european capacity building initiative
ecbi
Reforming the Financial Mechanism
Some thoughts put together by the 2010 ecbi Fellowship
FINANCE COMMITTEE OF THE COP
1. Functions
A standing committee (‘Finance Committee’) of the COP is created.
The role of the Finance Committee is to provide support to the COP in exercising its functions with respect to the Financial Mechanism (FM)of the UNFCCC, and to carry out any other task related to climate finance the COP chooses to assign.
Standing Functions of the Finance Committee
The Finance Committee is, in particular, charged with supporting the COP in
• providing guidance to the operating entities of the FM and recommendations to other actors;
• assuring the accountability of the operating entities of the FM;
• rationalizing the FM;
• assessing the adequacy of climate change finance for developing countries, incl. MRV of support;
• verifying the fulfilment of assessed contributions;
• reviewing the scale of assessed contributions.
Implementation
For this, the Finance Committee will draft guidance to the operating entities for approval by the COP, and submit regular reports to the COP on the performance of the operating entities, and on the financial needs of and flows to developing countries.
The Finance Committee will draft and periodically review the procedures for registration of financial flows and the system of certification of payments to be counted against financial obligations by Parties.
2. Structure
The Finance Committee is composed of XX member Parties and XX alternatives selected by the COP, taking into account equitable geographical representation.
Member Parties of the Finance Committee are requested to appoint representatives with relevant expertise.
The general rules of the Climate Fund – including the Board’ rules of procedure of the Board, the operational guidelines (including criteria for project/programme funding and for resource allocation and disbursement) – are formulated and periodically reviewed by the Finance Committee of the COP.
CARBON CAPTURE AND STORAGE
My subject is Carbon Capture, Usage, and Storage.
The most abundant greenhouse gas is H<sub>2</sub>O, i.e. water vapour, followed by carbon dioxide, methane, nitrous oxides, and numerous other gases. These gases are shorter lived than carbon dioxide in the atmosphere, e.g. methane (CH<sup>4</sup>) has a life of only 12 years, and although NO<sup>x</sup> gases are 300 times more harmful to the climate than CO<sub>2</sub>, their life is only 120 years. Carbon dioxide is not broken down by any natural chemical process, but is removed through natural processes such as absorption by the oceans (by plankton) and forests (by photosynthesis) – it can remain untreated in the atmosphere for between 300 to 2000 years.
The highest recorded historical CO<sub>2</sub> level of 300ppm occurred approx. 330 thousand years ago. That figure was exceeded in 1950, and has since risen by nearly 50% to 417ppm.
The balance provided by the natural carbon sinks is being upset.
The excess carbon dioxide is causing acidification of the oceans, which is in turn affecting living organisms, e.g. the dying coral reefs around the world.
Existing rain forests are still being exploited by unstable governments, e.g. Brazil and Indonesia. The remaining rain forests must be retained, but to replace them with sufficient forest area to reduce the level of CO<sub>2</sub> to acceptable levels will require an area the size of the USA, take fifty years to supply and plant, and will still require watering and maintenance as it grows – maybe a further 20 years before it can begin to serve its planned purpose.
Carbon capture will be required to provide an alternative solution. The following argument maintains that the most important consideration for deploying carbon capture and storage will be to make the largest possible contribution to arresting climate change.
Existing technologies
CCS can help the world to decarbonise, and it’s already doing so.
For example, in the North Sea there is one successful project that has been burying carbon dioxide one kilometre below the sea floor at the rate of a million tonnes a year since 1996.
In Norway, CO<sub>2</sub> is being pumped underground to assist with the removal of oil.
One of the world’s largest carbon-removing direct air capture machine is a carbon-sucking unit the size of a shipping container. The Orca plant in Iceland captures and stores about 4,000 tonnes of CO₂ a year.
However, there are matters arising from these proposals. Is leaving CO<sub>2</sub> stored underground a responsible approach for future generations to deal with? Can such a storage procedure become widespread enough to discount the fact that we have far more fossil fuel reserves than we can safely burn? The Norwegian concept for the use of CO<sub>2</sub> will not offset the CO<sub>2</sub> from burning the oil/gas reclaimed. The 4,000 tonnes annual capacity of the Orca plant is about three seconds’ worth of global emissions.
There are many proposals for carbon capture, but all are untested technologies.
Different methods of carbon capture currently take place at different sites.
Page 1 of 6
-------
:: Exercise goal ::
The lines above from the one with "The Finance Committee is, in" through the one with "Implementation" are to be duplicated exactly, ends included, with nothing added.

:: Answer to this exercise ::
The Finance Committee is, in particular, charged with supporting the COP in
• providing guidance to the operating entities of the FM and recommendations to other actors;
• assuring the accountability of the operating entities of the FM;
• rationalizing the FM;
• assessing the adequacy of climate change finance for developing countries, incl. MRV of support;
• verifying the fulfilment of assessed contributions;
• reviewing the scale of assessed contributions.
Implementation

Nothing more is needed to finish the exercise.